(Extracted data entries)
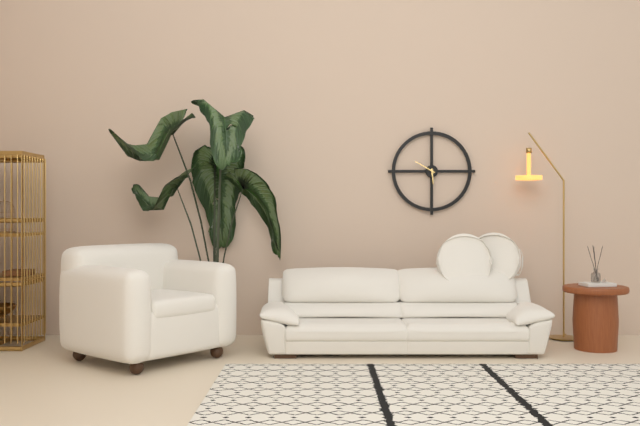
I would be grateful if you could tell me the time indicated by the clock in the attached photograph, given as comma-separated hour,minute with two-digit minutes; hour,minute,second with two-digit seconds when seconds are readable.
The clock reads 5,50
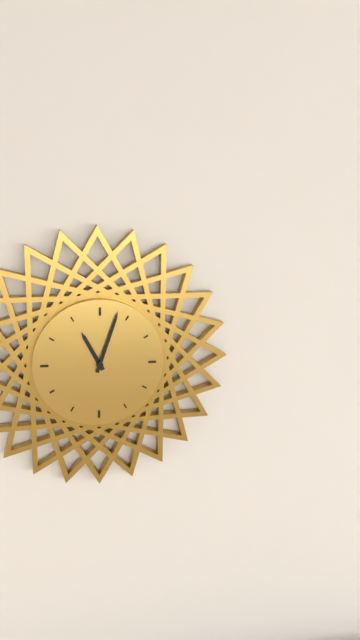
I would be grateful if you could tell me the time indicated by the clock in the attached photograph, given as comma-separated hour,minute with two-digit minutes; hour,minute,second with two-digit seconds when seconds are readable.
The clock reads 11,03
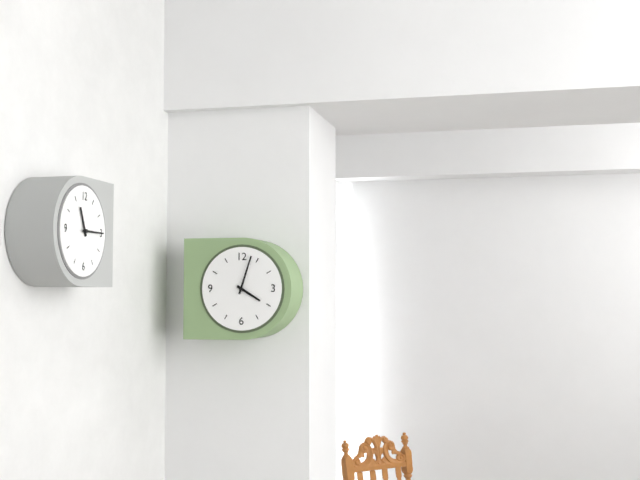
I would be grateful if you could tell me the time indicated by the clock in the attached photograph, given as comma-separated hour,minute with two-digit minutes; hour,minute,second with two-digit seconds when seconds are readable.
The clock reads 4,03
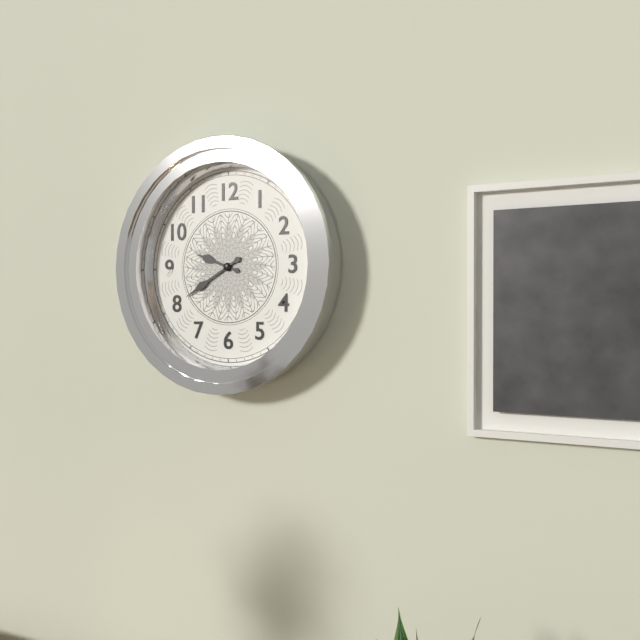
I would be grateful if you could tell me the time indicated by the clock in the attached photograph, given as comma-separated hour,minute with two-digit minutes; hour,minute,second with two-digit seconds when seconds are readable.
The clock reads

THE REQUEST
Write out every line of the items above word for word, but leave out the pictures.

RESULT OF THIS TASK
I would be grateful if you could tell me the time indicated by the clock in the attached photograph, given as comma-separated hour,minute with two-digit minutes; hour,minute,second with two-digit seconds when seconds are readable.
The clock reads 5,50
I would be grateful if you could tell me the time indicated by the clock in the attached photograph, given as comma-separated hour,minute with two-digit minutes; hour,minute,second with two-digit seconds when seconds are readable.
The clock reads 11,03
I would be grateful if you could tell me the time indicated by the clock in the attached photograph, given as comma-separated hour,minute with two-digit minutes; hour,minute,second with two-digit seconds when seconds are readable.
The clock reads 4,03
I would be grateful if you could tell me the time indicated by the clock in the attached photograph, given as comma-separated hour,minute with two-digit minutes; hour,minute,second with two-digit seconds when seconds are readable.
The clock reads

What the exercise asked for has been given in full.